# REQUIRED ACTION
Update everything from the start of the records down to the line containing "Zorgtarieven" by replacing "Klantenservice" with "Klantendienst" and leaving all else unchanged. Reproduce only those lines.

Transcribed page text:
- - -

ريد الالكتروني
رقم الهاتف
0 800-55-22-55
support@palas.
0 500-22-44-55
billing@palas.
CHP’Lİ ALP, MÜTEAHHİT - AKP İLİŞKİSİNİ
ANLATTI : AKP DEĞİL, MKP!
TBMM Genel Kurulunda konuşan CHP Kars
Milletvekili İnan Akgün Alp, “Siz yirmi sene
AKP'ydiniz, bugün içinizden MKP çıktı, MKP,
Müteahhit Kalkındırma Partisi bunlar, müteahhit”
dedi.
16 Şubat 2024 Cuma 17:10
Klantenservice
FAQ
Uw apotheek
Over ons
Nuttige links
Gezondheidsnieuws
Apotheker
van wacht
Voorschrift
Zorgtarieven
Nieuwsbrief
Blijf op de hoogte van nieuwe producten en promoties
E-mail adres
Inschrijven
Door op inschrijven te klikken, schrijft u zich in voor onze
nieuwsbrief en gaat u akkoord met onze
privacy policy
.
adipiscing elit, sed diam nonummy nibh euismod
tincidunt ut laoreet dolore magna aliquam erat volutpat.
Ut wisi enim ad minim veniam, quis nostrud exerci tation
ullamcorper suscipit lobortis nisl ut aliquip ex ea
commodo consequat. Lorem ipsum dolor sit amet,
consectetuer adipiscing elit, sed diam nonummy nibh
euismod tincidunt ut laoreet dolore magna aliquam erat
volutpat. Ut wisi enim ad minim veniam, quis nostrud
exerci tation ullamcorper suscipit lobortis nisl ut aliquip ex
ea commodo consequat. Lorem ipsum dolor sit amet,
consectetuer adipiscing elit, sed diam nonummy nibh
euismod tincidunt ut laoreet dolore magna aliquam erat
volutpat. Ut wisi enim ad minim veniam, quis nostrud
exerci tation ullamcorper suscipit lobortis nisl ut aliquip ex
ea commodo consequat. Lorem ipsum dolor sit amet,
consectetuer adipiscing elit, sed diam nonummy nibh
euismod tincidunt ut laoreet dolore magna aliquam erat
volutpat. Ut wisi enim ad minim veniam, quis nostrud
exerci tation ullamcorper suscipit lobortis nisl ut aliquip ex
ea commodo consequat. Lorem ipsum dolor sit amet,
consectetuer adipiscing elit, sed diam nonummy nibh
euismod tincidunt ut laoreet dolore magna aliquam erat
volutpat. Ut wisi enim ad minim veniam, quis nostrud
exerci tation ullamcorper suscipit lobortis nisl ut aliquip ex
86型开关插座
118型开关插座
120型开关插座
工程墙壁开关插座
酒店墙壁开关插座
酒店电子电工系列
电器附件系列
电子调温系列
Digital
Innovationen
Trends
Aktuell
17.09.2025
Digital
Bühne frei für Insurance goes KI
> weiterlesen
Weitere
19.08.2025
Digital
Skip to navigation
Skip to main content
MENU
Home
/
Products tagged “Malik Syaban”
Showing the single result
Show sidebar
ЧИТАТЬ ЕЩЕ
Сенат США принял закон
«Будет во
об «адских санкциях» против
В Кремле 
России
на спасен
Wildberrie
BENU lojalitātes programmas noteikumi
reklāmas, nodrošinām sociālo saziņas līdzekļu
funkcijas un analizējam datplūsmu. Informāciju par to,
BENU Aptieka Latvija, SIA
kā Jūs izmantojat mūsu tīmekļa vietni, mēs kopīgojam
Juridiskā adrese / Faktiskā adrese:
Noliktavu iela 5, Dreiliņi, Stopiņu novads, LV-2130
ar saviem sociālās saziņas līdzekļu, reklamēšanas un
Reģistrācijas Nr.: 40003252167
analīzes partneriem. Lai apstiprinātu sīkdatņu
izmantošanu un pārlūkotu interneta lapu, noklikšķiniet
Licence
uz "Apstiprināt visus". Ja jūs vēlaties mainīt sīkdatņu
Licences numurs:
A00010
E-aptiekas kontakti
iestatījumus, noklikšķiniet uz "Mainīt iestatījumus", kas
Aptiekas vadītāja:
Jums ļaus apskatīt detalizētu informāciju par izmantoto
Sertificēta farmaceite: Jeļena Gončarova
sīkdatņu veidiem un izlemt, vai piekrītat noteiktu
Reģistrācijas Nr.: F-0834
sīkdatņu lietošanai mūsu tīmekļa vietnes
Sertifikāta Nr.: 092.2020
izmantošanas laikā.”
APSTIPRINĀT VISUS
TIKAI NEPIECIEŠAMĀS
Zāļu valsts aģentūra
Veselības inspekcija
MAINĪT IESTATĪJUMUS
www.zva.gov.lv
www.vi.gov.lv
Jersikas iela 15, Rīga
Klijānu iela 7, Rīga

- - -

# REPLY TO THE TASK
ريد الالكتروني
رقم الهاتف
0 800-55-22-55
support@palas.
0 500-22-44-55
billing@palas.
CHP’Lİ ALP, MÜTEAHHİT - AKP İLİŞKİSİNİ
ANLATTI : AKP DEĞİL, MKP!
TBMM Genel Kurulunda konuşan CHP Kars
Milletvekili İnan Akgün Alp, “Siz yirmi sene
AKP'ydiniz, bugün içinizden MKP çıktı, MKP,
Müteahhit Kalkındırma Partisi bunlar, müteahhit”
dedi.
16 Şubat 2024 Cuma 17:10
Klantendienst
FAQ
Uw apotheek
Over ons
Nuttige links
Gezondheidsnieuws
Apotheker
van wacht
Voorschrift
Zorgtarieven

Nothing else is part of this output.